Problem details: Copy the text lines of every one of the records below word for word, and leave the pictures out of your answer.

Data items
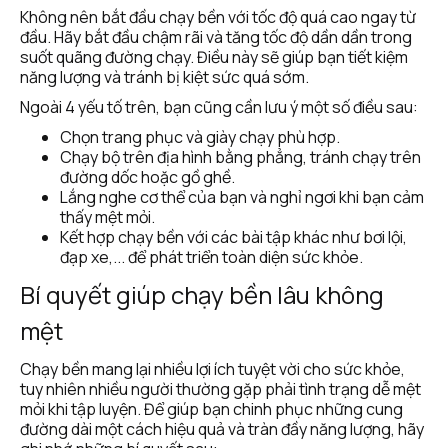
Không nên bắt đầu chạy bền với tốc độ quá cao ngay từ 
đầu. Hãy bắt đầu chậm rãi và tăng tốc độ dần dần trong 
suốt quãng đường chạy. Điều này sẽ giúp bạn tiết kiệm 
năng lượng và tránh bị kiệt sức quá sớm.
Ngoài 4 yếu tố trên, bạn cũng cần lưu ý một số điều sau:
Chọn trang phục và giày chạy phù hợp.
Chạy bộ trên địa hình bằng phẳng, tránh chạy trên 
đường dốc hoặc gồ ghề.
Lắng nghe cơ thể của bạn và nghỉ ngơi khi bạn cảm 
thấy mệt mỏi.
Kết hợp chạy bền với các bài tập khác như bơi lội, 
đạp xe,... để phát triển toàn diện sức khỏe.
Bí quyết giúp chạy bền lâu không 
mệt
Chạy bền mang lại nhiều lợi ích tuyệt vời cho sức khỏe, 
tuy nhiên nhiều người thường gặp phải tình trạng dễ mệt 
mỏi khi tập luyện. Để giúp bạn chinh phục những cung 
đường dài một cách hiệu quả và tràn đầy năng lượng, hãy 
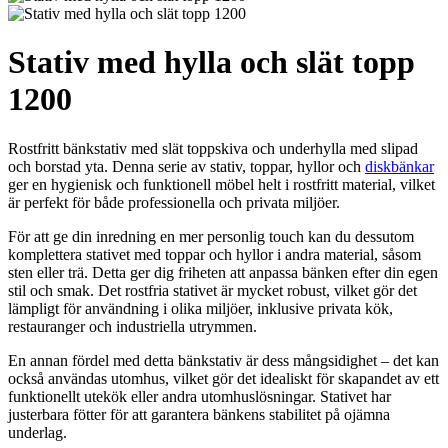
Stativ med hylla och slät topp
1200
Rostfritt bänkstativ med slät toppskiva och underhylla med slipad
och borstad yta. Denna serie av stativ, toppar, hyllor och
diskbänkar
ger en hygienisk och funktionell möbel helt i rostfritt material, vilket
är perfekt för både professionella och privata miljöer.
För att ge din inredning en mer personlig touch kan du dessutom
komplettera stativet med toppar och hyllor i andra material, såsom
sten eller trä. Detta ger dig friheten att anpassa bänken efter din egen
stil och smak. Det rostfria stativet är mycket robust, vilket gör det
lämpligt för användning i olika miljöer, inklusive privata kök,
restauranger och industriella utrymmen.
En annan fördel med detta bänkstativ är dess mångsidighet – det kan
också användas utomhus, vilket gör det idealiskt för skapandet av ett
funktionellt utekök eller andra utomhuslösningar. Stativet har
justerbara fötter för att garantera bänkens stabilitet på ojämna
underlag.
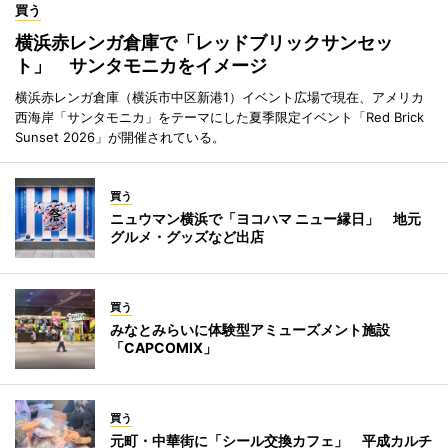
買う
横浜赤レンガ倉庫で「レッドブリックサンセッ
ト」 サンタモニカをイメージ
横浜赤レンガ倉庫（横浜市中区新港1）イベント広場で現在、アメリカ
西海岸「サンタモニカ」をテーマにした夏季限定イベント「Red Brick
Sunset 2026」が開催されている。
買う
ニュウマン横浜で「ヨコハマ ニュー縁日」 地元
グルメ・グッズなど出店
買う
みなとみらいに体験型アミューズメント施設
「CAPCOMIX」
買う
元町・中華街に「シール交換カフェ」 平成カルチ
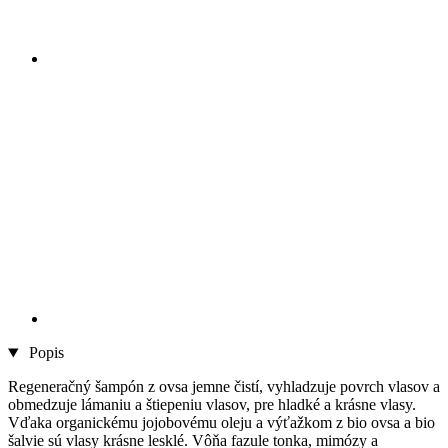
Popis
Regeneračný šampón z ovsa jemne čistí, vyhladzuje povrch vlasov a
obmedzuje lámaniu a štiepeniu vlasov, pre hladké a krásne vlasy.
Vďaka organickému jojobovému oleju a výťažkom z bio ovsa a bio
šalvie sú vlasy krásne lesklé. Vôňa fazule tonka, mimózy a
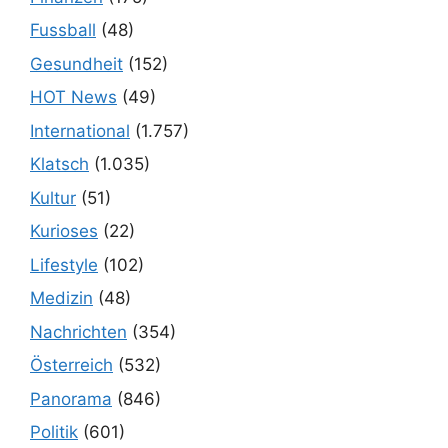
Fussball
(48)
Gesundheit
(152)
HOT News
(49)
International
(1.757)
Klatsch
(1.035)
Kultur
(51)
Kurioses
(22)
Lifestyle
(102)
Medizin
(48)
Nachrichten
(354)
Österreich
(532)
Panorama
(846)
Politik
(601)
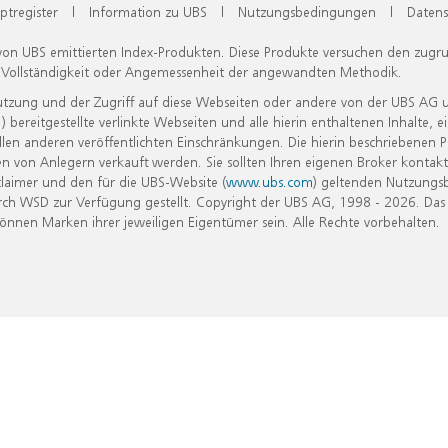
ptregister
|
Information zu UBS
|
Nutzungsbedingungen
|
Datens
 von UBS emittierten Index-Produkten. Diese Produkte versuchen den zugr
, Vollständigkeit oder Angemessenheit der angewandten Methodik.
Nutzung und der Zugriff auf diese Webseiten oder andere von der UBS AG 
eitgestellte verlinkte Webseiten und alle hierin enthaltenen Inhalte, e
allen anderen veröffentlichten Einschränkungen. Die hierin beschriebenen
n von Anlegern verkauft werden. Sie sollten Ihren eigenen Broker kontakt
laimer und den für die UBS-Website (
www.ubs.com
) geltenden Nutzungs
h WSD zur Verfügung gestellt. Copyright der UBS AG, 1998 - 2026. Das
nen Marken ihrer jeweiligen Eigentümer sein. Alle Rechte vorbehalten.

Exercise solution:
Không nên bắt đầu chạy bền với tốc độ quá cao ngay từ 
đầu. Hãy bắt đầu chậm rãi và tăng tốc độ dần dần trong 
suốt quãng đường chạy. Điều này sẽ giúp bạn tiết kiệm 
năng lượng và tránh bị kiệt sức quá sớm.
Ngoài 4 yếu tố trên, bạn cũng cần lưu ý một số điều sau:
Chọn trang phục và giày chạy phù hợp.
Chạy bộ trên địa hình bằng phẳng, tránh chạy trên 
đường dốc hoặc gồ ghề.
Lắng nghe cơ thể của bạn và nghỉ ngơi khi bạn cảm 
thấy mệt mỏi.
Kết hợp chạy bền với các bài tập khác như bơi lội, 
đạp xe,... để phát triển toàn diện sức khỏe.
Bí quyết giúp chạy bền lâu không 
mệt
Chạy bền mang lại nhiều lợi ích tuyệt vời cho sức khỏe, 
tuy nhiên nhiều người thường gặp phải tình trạng dễ mệt 
mỏi khi tập luyện. Để giúp bạn chinh phục những cung 
đường dài một cách hiệu quả và tràn đầy năng lượng, hãy 
Stativ med hylla och slät topp
1200
Rostfritt bänkstativ med slät toppskiva och underhylla med slipad
och borstad yta. Denna serie av stativ, toppar, hyllor och
diskbänkar
ger en hygienisk och funktionell möbel helt i rostfritt material, vilket
är perfekt för både professionella och privata miljöer.
För att ge din inredning en mer personlig touch kan du dessutom
komplettera stativet med toppar och hyllor i andra material, såsom
sten eller trä. Detta ger dig friheten att anpassa bänken efter din egen
stil och smak. Det rostfria stativet är mycket robust, vilket gör det
lämpligt för användning i olika miljöer, inklusive privata kök,
restauranger och industriella utrymmen.
En annan fördel med detta bänkstativ är dess mångsidighet – det kan
också användas utomhus, vilket gör det idealiskt för skapandet av ett
funktionellt utekök eller andra utomhuslösningar. Stativet har
justerbara fötter för att garantera bänkens stabilitet på ojämna
underlag.
買う
横浜赤レンガ倉庫で「レッドブリックサンセッ
ト」 サンタモニカをイメージ
横浜赤レンガ倉庫（横浜市中区新港1）イベント広場で現在、アメリカ
西海岸「サンタモニカ」をテーマにした夏季限定イベント「Red Brick
Sunset 2026」が開催されている。
買う
ニュウマン横浜で「ヨコハマ ニュー縁日」 地元
グルメ・グッズなど出店
買う
みなとみらいに体験型アミューズメント施設
「CAPCOMIX」
買う
元町・中華街に「シール交換カフェ」 平成カルチ
Popis
Regeneračný šampón z ovsa jemne čistí, vyhladzuje povrch vlasov a
obmedzuje lámaniu a štiepeniu vlasov, pre hladké a krásne vlasy.
Vďaka organickému jojobovému oleju a výťažkom z bio ovsa a bio
šalvie sú vlasy krásne lesklé. Vôňa fazule tonka, mimózy a
Fussball
(48)
Gesundheit
(152)
HOT News
(49)
International
(1.757)
Klatsch
(1.035)
Kultur
(51)
Kurioses
(22)
Lifestyle
(102)
Medizin
(48)
Nachrichten
(354)
Österreich
(532)
Panorama
(846)
Politik
(601)
ptregister
|
Information zu UBS
|
Nutzungsbedingungen
|
Datens
 von UBS emittierten Index-Produkten. Diese Produkte versuchen den zugr
, Vollständigkeit oder Angemessenheit der angewandten Methodik.
Nutzung und der Zugriff auf diese Webseiten oder andere von der UBS AG 
eitgestellte verlinkte Webseiten und alle hierin enthaltenen Inhalte, e
allen anderen veröffentlichten Einschränkungen. Die hierin beschriebenen
n von Anlegern verkauft werden. Sie sollten Ihren eigenen Broker kontakt
laimer und den für die UBS-Website (
www.ubs.com
) geltenden Nutzungs
h WSD zur Verfügung gestellt. Copyright der UBS AG, 1998 - 2026. Das
nen Marken ihrer jeweiligen Eigentümer sein. Alle Rechte vorbehalten.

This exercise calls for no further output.